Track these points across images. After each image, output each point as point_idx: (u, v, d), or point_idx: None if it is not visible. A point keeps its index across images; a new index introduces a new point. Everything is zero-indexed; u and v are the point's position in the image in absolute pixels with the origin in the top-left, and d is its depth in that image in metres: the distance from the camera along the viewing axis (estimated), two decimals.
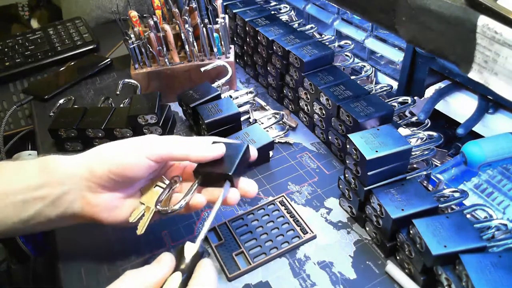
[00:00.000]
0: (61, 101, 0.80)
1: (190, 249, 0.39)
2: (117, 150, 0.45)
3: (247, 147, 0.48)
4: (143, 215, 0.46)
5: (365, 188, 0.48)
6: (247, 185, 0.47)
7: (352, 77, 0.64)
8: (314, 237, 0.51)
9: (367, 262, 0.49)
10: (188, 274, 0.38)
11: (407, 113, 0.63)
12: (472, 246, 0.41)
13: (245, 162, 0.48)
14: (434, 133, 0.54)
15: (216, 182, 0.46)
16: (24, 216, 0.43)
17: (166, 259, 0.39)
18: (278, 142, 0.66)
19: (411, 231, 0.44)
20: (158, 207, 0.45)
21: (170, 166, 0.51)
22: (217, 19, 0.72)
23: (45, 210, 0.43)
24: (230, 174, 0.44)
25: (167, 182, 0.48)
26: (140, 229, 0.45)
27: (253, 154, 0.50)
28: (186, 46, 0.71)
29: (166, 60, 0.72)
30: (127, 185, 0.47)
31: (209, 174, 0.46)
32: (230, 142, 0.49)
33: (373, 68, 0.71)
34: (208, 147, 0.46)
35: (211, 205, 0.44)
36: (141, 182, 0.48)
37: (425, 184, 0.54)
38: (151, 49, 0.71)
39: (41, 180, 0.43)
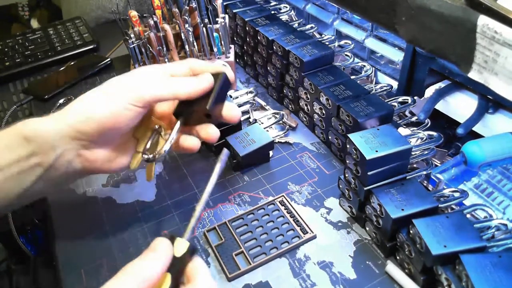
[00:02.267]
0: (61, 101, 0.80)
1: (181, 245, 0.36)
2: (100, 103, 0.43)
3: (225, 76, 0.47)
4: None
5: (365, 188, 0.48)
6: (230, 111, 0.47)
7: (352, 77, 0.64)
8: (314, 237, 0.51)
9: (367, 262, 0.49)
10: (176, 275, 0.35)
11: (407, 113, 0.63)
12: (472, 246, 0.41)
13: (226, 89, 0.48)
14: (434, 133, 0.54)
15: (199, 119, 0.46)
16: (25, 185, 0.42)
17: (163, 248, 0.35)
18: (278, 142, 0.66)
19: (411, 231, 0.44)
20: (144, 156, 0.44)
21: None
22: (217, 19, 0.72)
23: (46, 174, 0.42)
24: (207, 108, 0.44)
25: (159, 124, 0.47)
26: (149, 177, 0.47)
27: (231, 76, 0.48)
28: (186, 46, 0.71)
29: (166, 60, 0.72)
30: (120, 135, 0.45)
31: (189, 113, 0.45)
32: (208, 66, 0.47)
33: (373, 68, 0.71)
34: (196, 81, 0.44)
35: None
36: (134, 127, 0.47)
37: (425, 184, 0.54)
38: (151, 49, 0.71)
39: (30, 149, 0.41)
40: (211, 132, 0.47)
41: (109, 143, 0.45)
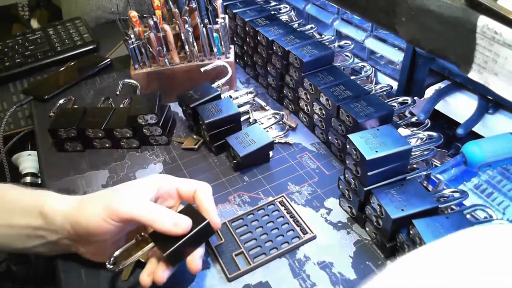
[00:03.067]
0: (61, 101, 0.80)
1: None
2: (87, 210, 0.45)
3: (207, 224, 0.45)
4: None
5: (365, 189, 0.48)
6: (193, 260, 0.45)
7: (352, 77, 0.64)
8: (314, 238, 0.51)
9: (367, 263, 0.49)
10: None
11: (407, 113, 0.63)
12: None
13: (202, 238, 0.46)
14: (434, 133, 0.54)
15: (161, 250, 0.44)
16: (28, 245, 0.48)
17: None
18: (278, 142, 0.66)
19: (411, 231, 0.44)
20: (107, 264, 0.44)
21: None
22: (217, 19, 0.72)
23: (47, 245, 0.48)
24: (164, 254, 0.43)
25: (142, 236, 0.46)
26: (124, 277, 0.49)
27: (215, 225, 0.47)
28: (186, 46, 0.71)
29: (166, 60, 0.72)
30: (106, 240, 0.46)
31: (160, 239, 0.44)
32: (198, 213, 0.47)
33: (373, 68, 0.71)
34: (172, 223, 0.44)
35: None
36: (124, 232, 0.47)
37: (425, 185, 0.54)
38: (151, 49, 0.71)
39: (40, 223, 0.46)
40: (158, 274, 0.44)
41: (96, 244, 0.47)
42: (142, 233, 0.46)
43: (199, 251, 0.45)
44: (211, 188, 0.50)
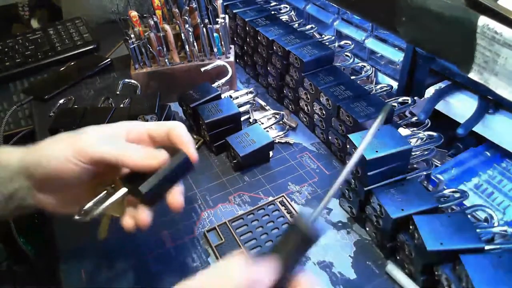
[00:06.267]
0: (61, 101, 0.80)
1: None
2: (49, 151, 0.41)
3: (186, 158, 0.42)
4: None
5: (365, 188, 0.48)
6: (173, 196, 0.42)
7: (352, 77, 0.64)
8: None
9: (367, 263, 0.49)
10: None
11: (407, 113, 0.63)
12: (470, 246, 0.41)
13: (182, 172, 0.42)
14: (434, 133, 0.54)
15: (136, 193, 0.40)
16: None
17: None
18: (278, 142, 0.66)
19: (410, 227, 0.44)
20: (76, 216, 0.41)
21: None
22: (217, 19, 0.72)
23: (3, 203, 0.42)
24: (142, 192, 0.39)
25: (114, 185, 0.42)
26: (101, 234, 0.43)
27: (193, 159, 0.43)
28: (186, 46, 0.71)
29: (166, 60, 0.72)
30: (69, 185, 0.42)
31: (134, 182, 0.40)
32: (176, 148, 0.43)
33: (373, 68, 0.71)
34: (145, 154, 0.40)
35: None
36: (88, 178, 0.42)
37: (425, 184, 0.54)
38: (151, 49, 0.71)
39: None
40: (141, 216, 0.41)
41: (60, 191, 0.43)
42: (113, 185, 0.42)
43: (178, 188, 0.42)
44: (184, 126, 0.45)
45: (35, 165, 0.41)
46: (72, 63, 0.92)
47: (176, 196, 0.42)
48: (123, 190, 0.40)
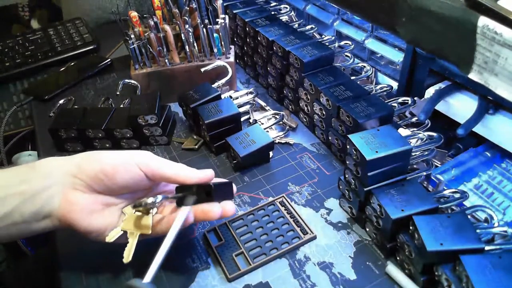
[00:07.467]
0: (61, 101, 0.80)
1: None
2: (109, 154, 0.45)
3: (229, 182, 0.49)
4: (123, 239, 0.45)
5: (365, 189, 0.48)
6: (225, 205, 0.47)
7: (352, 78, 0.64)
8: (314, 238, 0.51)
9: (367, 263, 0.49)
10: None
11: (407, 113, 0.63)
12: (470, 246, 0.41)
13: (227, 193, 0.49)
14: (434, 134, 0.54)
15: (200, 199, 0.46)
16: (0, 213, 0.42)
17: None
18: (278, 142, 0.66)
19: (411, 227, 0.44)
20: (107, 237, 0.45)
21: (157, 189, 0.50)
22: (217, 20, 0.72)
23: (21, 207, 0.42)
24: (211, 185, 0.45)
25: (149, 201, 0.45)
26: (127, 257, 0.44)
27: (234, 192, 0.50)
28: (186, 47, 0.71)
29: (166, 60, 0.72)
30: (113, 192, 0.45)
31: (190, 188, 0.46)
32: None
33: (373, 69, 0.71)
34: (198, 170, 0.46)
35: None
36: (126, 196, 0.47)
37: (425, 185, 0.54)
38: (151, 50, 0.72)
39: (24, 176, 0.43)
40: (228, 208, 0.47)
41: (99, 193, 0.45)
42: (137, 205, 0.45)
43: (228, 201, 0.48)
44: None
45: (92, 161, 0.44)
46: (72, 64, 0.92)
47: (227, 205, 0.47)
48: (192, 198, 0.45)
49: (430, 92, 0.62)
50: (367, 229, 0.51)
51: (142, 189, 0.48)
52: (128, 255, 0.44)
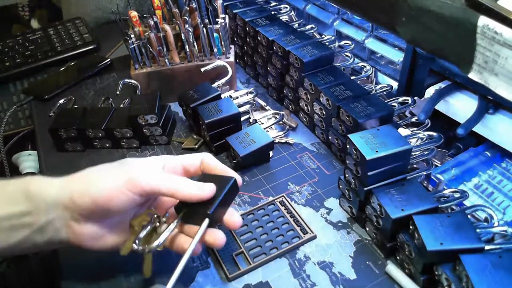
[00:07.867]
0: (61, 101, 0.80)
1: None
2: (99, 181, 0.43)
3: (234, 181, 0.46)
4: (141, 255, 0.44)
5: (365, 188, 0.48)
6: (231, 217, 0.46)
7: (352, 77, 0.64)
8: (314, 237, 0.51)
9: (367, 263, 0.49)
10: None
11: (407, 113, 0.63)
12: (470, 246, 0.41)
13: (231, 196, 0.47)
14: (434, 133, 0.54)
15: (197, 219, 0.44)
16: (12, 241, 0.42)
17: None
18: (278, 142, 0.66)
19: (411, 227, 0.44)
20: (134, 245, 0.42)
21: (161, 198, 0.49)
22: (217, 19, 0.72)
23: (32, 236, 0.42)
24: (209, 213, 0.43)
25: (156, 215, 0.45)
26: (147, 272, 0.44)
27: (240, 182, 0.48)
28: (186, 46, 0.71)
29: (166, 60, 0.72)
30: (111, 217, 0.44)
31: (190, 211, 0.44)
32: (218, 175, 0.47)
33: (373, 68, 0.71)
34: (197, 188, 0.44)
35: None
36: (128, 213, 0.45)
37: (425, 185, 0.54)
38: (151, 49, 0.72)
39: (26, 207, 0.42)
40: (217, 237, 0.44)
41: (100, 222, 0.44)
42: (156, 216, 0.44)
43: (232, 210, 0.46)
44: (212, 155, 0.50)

## Exercise instructions
Everything from the line above that contains "46: (72, 63, 0.92)" down to the line that contains "42: (137, 205, 0.45)" must be reproduced exactly, both ends included. Omit the pictures.

## Task solution
46: (72, 63, 0.92)
47: (176, 196, 0.42)
48: (123, 190, 0.40)
[00:07.467]
0: (61, 101, 0.80)
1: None
2: (109, 154, 0.45)
3: (229, 182, 0.49)
4: (123, 239, 0.45)
5: (365, 189, 0.48)
6: (225, 205, 0.47)
7: (352, 78, 0.64)
8: (314, 238, 0.51)
9: (367, 263, 0.49)
10: None
11: (407, 113, 0.63)
12: (470, 246, 0.41)
13: (227, 193, 0.49)
14: (434, 134, 0.54)
15: (200, 199, 0.46)
16: (0, 213, 0.42)
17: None
18: (278, 142, 0.66)
19: (411, 227, 0.44)
20: (107, 237, 0.45)
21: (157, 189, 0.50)
22: (217, 20, 0.72)
23: (21, 207, 0.42)
24: (211, 185, 0.45)
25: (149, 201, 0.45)
26: (127, 257, 0.44)
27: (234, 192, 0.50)
28: (186, 47, 0.71)
29: (166, 60, 0.72)
30: (113, 192, 0.45)
31: (190, 188, 0.46)
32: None
33: (373, 69, 0.71)
34: (198, 170, 0.46)
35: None
36: (126, 196, 0.47)
37: (425, 185, 0.54)
38: (151, 50, 0.72)
39: (24, 176, 0.43)
40: (228, 208, 0.47)
41: (99, 193, 0.45)
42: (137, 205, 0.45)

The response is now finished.